Промоина переходит с правой стороны скалы на левую. Вот около нее я тогда и бежал от преследователей, как вдруг внезапно провалился под землю. Вы не сможете сбиться с пути.
— Значит, я должен левее скального обломка подниматься вверх по промытому водой руслу?
— Да. Вы его заметите уже издалека. За третьим поворотом я провалился. Отверстие в штольню открыто не полностью. Перед тем как уйти, я забросал его камнями, насколько мог, но глаз Олд Шеттерхэнда сразу же увидит это место.
— А подземный ход, или штольня, где вы были, обложен камнем?
— Да, в том месте, где я провалился — это я смог увидеть, потому что сверху через отверстие падал свет. Есть ли кладка дальше, я сказать не могу.
— Ладно, об этом я узнал достаточно. Хотелось бы теперь спросить вот еще о чем. Ваша любимая Юдит свободна, как вы мне говорили. А где же находится ее отец, бывший ломбардщик?
— Послан работать в шахту, как и все остальные мои спутники.
— И Юдит ни словом не вступилась за своего отца?
— Нет.
— Тогда не обижайтесь на меня, но ваша пассия — какое-то коварное создание, несмотря на свою красивую внешность. Если бы она попала ко мне в руки, я бы, пожалуй, не слишком нежно с ней обращался.
Тогда Геркулес, раненный не только в голову, но и в сердце, быстро и озабоченно спросил:
— Но вы же не станете этого делать?
— Что же, скажу вам прямо, что если бы это была не девица, а юный шалопай, то он заслуживал бы хорошей порки.
— Ради Бога, не говорите так! Насколько я вас понял, вы сделаете все возможное и невозможное, чтобы она вместе с Мелтоном попала к вам в руки. Но я буду поистине несчастлив, если после этого вы прикажете высечь ее! Подумайте о том, что она ведь моя невеста!

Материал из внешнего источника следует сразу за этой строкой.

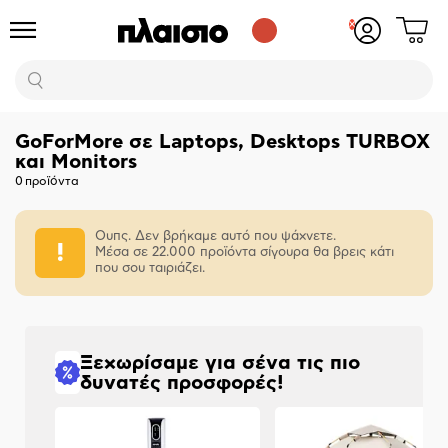
Δες
Προϊόντα
Σύνδεση
το
ή
καλάθι
εγγραφή
Αναζήτηση
σου
GoForMore σε Laptops, Desktops TURBOX
και Monitors
0
προϊόντα
Ουπς. Δεν βρήκαμε αυτό που ψάχνετε.
Μέσα σε 22.000 προϊόντα σίγουρα θα βρεις κάτι
που σου ταιριάζει.
Ξεχωρίσαμε για σένα τις πιο
δυνατές προσφορές!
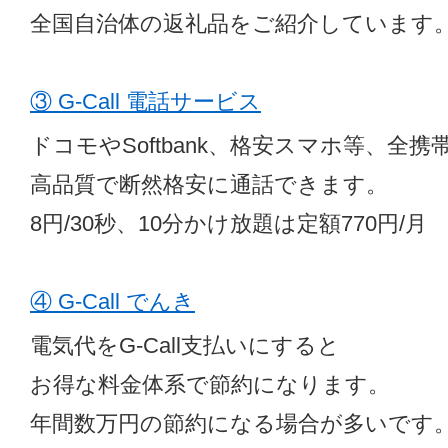
全国自治体の返礼品をご紹介しています
③ G-Call 電話サービス
ドコモやSoftbank、格安スマホ等、全携
高品質で断然格安に通話できます。
8円/30秒、10分かけ放題は定額770円/月
④ G-Call でんき
電気代をG-Call支払いにすると
お得な料金体系で節約になります。
年間数万円の節約になる場合が多いです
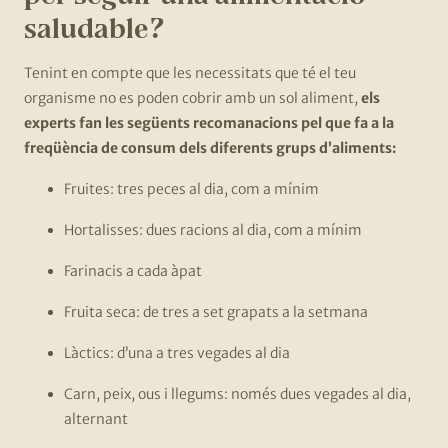
saludable?
Tenint en compte que les necessitats que té el teu
organisme no es poden cobrir amb un sol aliment,
els
experts fan les següents recomanacions pel que fa a la
freqüència de consum dels diferents grups d’aliments:
Fruites: tres peces al dia, com a mínim
Hortalisses: dues racions al dia, com a mínim
Farinacis a cada àpat
Fruita seca: de tres a set grapats a la setmana
Làctics: d’una a tres vegades al dia
Carn, peix, ous i llegums: només dues vegades al dia,
alternant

— Она же постыднейшим образом предала вас и бросила! «Несчастье», о котором вы упомянули, скорее всего не повредит ей, а, наоборот, послужит ей наукой в противовес постоянному безудержному восхвалению ее достоинств. Но ваше сердце получило еще больший удар, чем ваша голова; вы больны вдвойне и достойны тройного сожаления, но я хочу успокоить вас обещанием, что не позволю, по крайней мере, отшлепать вашего ангела.
— Вы просто не представляете себе, как могут любить женщины!
— Послушайте-ка, дорогой мой друг и несчастливый любовник! Человек, на голове которого красуется такая шишка, должен думать о липком пластыре или содовом шипучем порошке, а не о женской любви. И я позволяю говорить своему сердцу: я счастлив, что у меня была мать, которая в каждую минуту своей жизни доказывала, что подлинная, настоящая любовь женщины олицетворяется в материнской любви, являющейся великолепным отражением Божьей любви. Может быть, когда-нибудь я узнаю любовь другой женщины, но, конечно, эта женщина не будет иметь ни малейшего сходства с вашей Юдит. Я пожелаю вашему сердцу такого же основательного выздоровления, какого вы можете ожидать для своей бедной головы от эскулапа Виннету.
Меня просто приводила в бешенство бесхарактерность человека с таким сильным телом. Я оставил его в покое и подошел к Плейеру, чтобы узнать, правильно ли я догадался о размещении его пещеры. Он заметил, что я говорил с Геркулесом, и, когда я к нему подошел, спросил:
— Весьма вероятно, что этот человек рассказывал вам про Альмаден. Меня удивляет, что он смог оттуда выбраться. Как это ему удалось?
Я посчитал необязательным рассказывать ему всю правду, а потому отделался отговоркой:
— А вы считаете, что оттуда очень сложно убежать?
— Практически невозможно, если при этом человек находится в шахте.
— Разве у рудника только один вход? Разве снизу на поверхность не выходит штольня?